Wie entstehen Hände und Füße?

02.08.2010, 00:00 Uhr
Wie entstehen Hände und Füße?

© Mathias Orgeldinger

Professor Manfred Frasch vom Lehrstuhl für Entwicklungsbiologie der Universität Erlangen-Nürnberg hat Fragen beantwortet, die sich Generationen von Biologen seit Charles Darwin immer wieder gestellt haben. Welche genetischen Mechanismen sind nötig, damit die Gliedmaßen eines Säugetieres zu Flügeln, Flossen oder Händen werden? „Die Embryonen von Mensch und Delfin sind in einem frühen Stadium für Laien nicht zu unterscheiden“, erklärt Frasch. Beide haben zwei Arm- und zwei Beinknospen, die wie kleine Knubbel aussehen. Im weiteren Verlauf der Embryonalentwicklung werden beim Delfin die zwei Beinknospen resorbiert, während sich die Armknospen zu den Flippern entwickeln. Das ist deshalb erstaunlich, weil Delfine von vierfüßigen Landsäugetieren abstammen. Gelegentlich erinnert sich die Natur noch an ihre Historie: 2006 wurde in Japan ein Delfin entdeckt, der zwei zusätzliche „Beinflossen“ hatte. Solche Atavismen gibt es bei allen Tiergruppen, sie gelten als klassische Belege für die Evolution.

Evolution beschreibt die Veränderlichkeit der Arten. Der britische Zoologe Sir Richard Owen (1804–1892) war dem Phänomen schon auf der Spur, als er 1848 ein Buch über die Bedeutung von Gliedmaßen herausgab. Darin verweist er auf die Ähnlichkeit der Knochen in den Extremitäten von Reptilien, Vögeln und Säugern. Da er sich aus religiösen Gründen jedoch nicht vorstellen konnte, dass Arten veränderlich sind, blieb diese „Entdeckung“ seinem Zeitgenossen Darwin vorbehalten.
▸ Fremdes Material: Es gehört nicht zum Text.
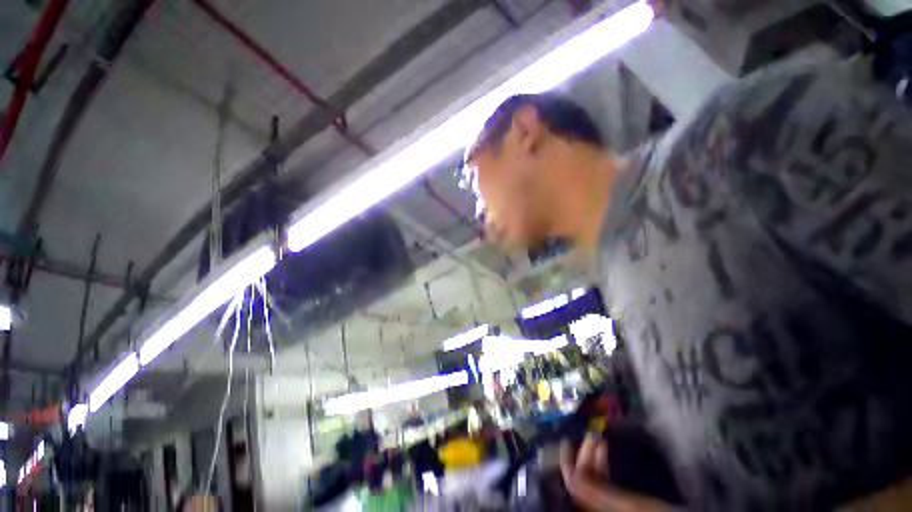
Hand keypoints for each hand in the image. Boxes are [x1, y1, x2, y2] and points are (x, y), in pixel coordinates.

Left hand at [561, 435, 673, 511]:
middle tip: (592, 433)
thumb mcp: (630, 505)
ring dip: (594, 456)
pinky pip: (604, 481)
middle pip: (583, 479)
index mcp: (594, 509)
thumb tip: (568, 472)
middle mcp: (597, 506)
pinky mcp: (621, 502)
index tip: (567, 440)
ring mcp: (608, 504)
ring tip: (600, 438)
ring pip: (593, 478)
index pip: (573, 485)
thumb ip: (597, 491)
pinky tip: (606, 450)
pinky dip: (603, 464)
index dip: (567, 462)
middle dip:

In der Folge suchten die Forscher nach fossilen Übergangsformen, die den Wechsel von einer Tiergruppe zur nächsten belegen. Besonders spannend ist das Zeitalter des Devon vor 415 bis 360 Millionen Jahren, da die Fische am Ende dieser Epoche „an Land“ gingen.
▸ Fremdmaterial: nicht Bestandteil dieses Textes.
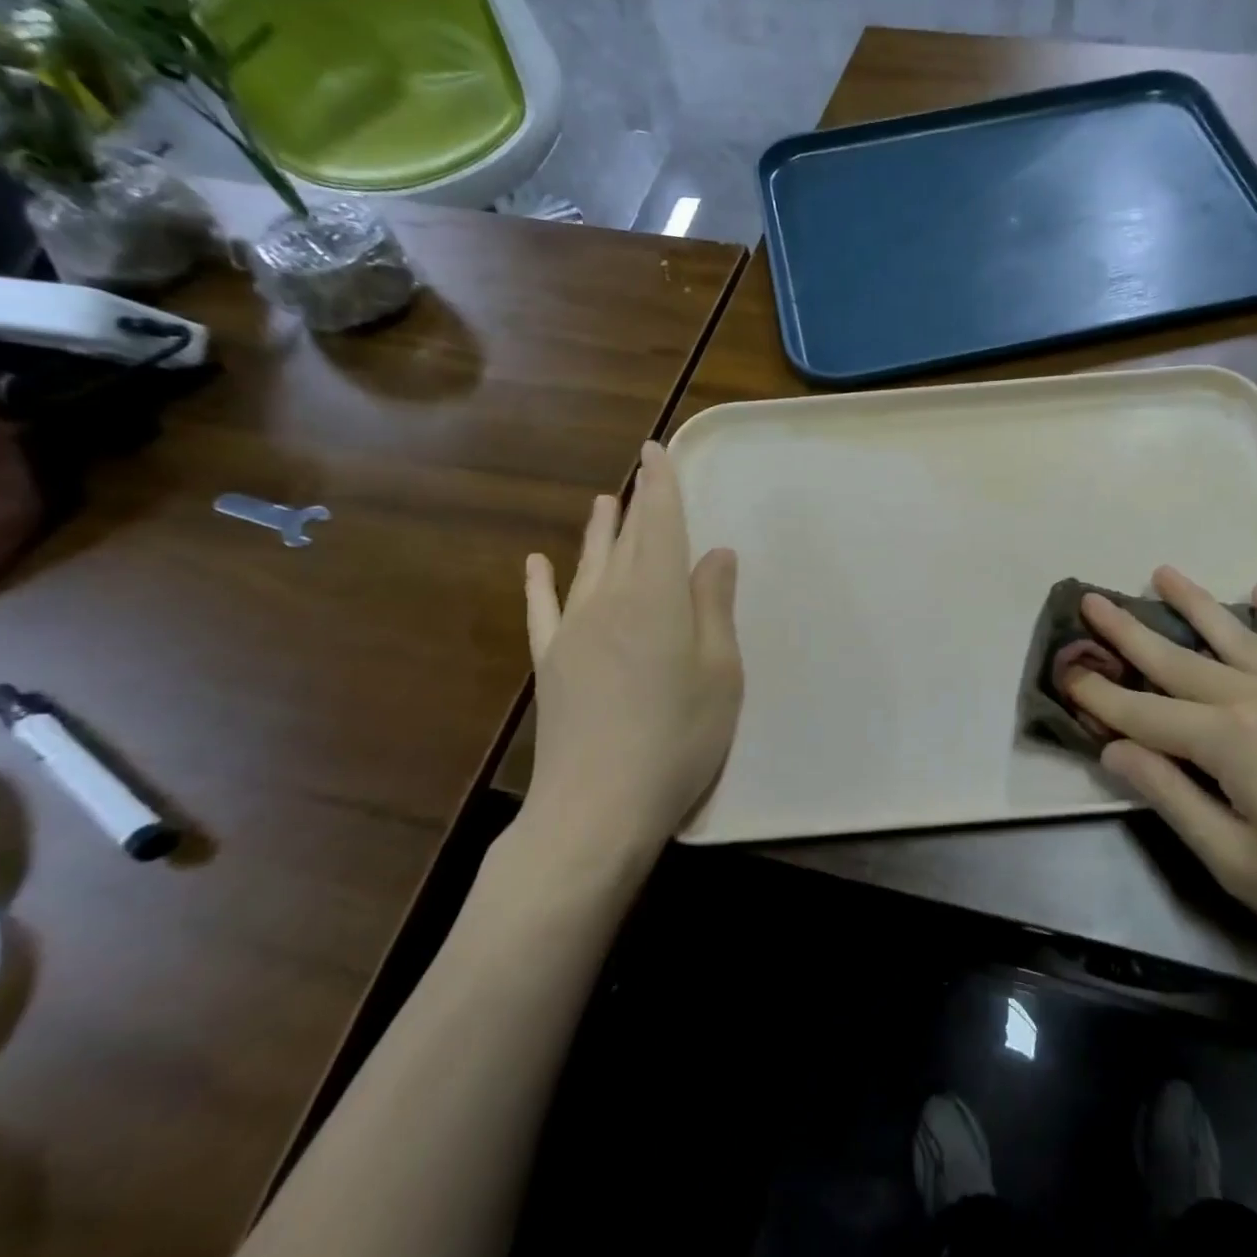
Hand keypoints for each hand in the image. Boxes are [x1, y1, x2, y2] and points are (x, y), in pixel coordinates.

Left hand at [512, 442, 742, 874]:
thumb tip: (715, 553)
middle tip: (640, 469)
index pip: (661, 525)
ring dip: (599, 532)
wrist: (598, 805)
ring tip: (603, 501)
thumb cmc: (678, 738)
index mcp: (658, 598)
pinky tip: (536, 564)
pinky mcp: (552, 663)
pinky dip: (541, 584)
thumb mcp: (720, 673)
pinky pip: (544, 610)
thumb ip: (714, 607)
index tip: (655, 451)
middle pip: (627, 539)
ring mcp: (574, 631)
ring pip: (588, 566)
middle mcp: (611, 601)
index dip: (661, 485)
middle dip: (636, 501)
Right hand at [1065, 567, 1256, 1013]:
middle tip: (1090, 599)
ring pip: (1238, 637)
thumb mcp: (1238, 864)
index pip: (1142, 713)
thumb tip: (1114, 750)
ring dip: (1196, 605)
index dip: (1098, 696)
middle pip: (1179, 660)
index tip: (1062, 674)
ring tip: (1163, 573)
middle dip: (1129, 632)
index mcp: (1228, 740)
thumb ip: (1171, 797)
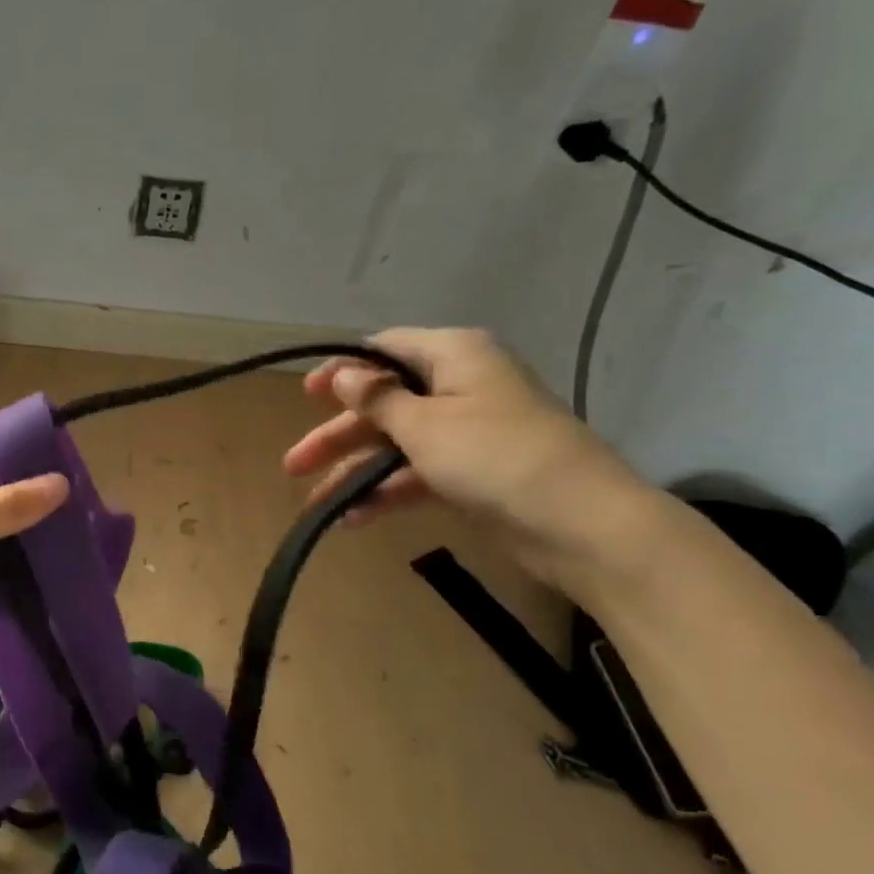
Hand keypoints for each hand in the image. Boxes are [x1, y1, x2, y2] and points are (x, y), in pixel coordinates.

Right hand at [282, 328, 653, 586]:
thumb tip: (343, 374)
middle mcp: (459, 386)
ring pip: (396, 444)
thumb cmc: (494, 455)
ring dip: (355, 472)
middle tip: (294, 464)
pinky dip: (386, 493)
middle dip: (338, 435)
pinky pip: (417, 475)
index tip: (306, 396)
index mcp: (454, 356)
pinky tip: (353, 518)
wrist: (580, 523)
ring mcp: (467, 433)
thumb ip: (377, 399)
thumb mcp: (424, 423)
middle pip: (383, 404)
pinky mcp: (472, 473)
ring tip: (315, 504)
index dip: (343, 371)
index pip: (385, 350)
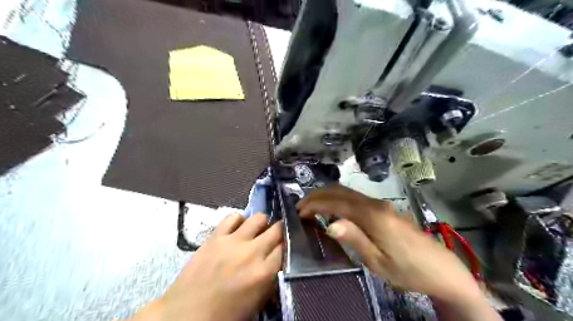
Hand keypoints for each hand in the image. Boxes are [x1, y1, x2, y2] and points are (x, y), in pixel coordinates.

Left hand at [131, 213, 280, 320]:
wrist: (185, 315)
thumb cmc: (224, 315)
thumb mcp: (256, 304)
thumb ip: (270, 280)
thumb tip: (277, 263)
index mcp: (263, 273)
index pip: (286, 247)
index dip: (287, 245)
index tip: (284, 246)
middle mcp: (252, 252)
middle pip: (276, 229)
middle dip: (279, 231)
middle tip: (274, 237)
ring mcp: (232, 241)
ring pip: (258, 217)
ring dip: (262, 223)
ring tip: (257, 231)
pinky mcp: (215, 237)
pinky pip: (233, 217)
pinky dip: (239, 220)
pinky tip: (238, 229)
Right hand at [298, 184, 499, 319]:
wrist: (441, 269)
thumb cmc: (408, 270)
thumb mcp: (378, 262)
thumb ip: (355, 238)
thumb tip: (330, 224)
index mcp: (372, 216)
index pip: (337, 203)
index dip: (316, 204)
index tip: (300, 210)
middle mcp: (375, 204)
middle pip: (341, 191)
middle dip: (318, 195)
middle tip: (301, 206)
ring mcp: (381, 204)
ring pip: (348, 192)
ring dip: (328, 196)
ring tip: (312, 206)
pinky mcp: (384, 209)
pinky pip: (355, 198)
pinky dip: (339, 199)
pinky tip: (333, 208)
Wie entstehen Hände und Füße?

© Mathias Orgeldinger

Vor einigen Jahren entdeckte man in der kanadischen Arktis eine weitere fossile Übergangsform, den bis zu zwei Meter langen amphibienähnlichen Fleischflosser Tiktaalik. „Er konnte Liegestützen aus dem Wasser heraus machen“, scherzt Frasch. Der Entwicklungsbiologe hat sich viel Zeit genommen, um seine Zuhörer langsam und allgemeinverständlich an das schwierige Gebiet der Molekulargenetik heranzuführen. Nachdem er das große Ganze skizziert hatte, stellte er neue, wegweisende Experimente vor. So ist es mit Hilfe von Färbemethoden gelungen, die Aktivität von drei Genen in der embryonalen Gliedmaßenknospe nachzuweisen, die für das Wachstum von Knochen, Gelenken und Sehnen verantwortlich sind.

Ein weiteres Gen D sorgt dafür, dass das Gewebe zwischen den Fingern abstirbt, wodurch erst die charakteristische fünfstrahlige Hand entsteht. Um nun die Flügel einer Fledermaus oder die Schwimmfüße einer Ente zu erzeugen, ist ein weiteres Gen notwendig, das die Aktivität von Gen D hemmt. Wie so oft arbeitet die Natur mit einfachen Mechanismen. Durch künstliche Aktivierung von Gen Tbx5 in der Beinknospe ist es den Forschern gelungen, einen Hühnerembryo ohne Füße, dafür aber mit vier Flügeln zu erzeugen.

Auch in der Natur kommen gelegentlich Missbildungen vor, wie z.B. die Vielfingerigkeit, auch Polydaktylie genannt. Im 19. Jahrhundert, so Frasch, gab es im Jemen eine Menschengruppe, deren Mitglieder je sieben Finger und Zehen hatten. Säuglinge mit fünf Fingern galten als Hinweis auf einen Seitensprung. Was mit diesen Kindern geschah, sei nicht bekannt.

„Hand und Fuß“ im Naturkundehaus läuft noch bis 31. Oktober.